BEGIN Exercise data

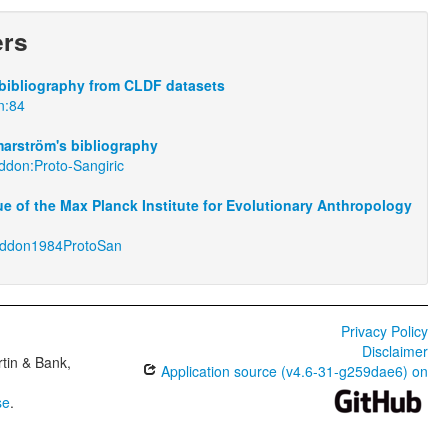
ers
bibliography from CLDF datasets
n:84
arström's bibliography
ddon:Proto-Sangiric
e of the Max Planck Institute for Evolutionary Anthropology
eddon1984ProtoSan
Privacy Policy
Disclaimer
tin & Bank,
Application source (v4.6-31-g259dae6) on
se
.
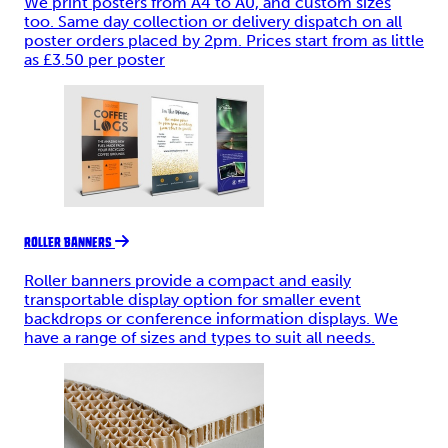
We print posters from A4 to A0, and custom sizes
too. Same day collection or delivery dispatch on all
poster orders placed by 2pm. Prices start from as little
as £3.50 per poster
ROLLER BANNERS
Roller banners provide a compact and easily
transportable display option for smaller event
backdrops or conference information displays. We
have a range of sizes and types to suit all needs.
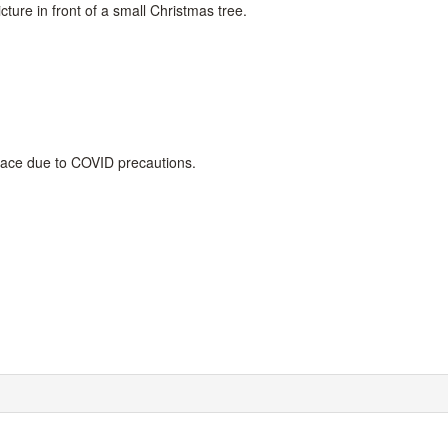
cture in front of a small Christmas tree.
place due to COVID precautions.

END Exercise data
BEGIN Exercise data

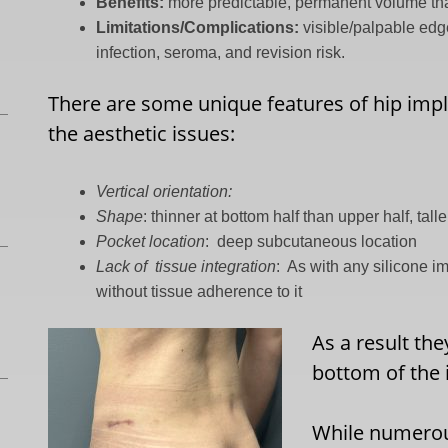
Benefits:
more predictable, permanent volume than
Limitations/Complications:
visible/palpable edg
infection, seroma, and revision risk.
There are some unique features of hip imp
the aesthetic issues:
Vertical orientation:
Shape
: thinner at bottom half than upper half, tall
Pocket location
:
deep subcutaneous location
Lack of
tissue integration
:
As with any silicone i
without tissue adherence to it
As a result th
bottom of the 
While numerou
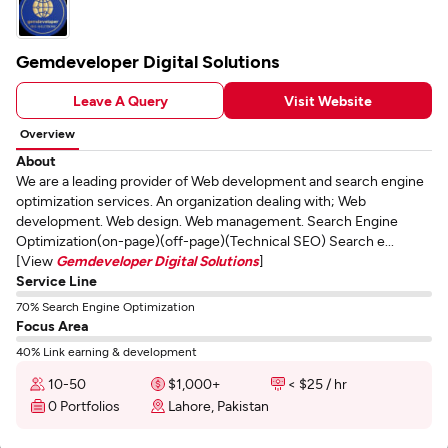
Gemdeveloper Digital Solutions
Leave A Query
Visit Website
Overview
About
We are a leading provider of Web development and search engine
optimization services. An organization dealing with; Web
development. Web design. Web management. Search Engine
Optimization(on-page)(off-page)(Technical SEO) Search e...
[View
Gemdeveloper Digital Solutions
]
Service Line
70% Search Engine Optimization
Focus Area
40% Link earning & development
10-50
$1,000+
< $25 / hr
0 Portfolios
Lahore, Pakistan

END Exercise data

▶ Problem to work on
Can you restate the lines starting with the line with "cture in front of a small Christmas tree." and going on through the line with "place due to COVID precautions.", with "Christmas tree" swapped for "holiday tree" and nothing else changed?

▶ Answer for this exercise
cture in front of a small holiday tree.
place due to COVID precautions.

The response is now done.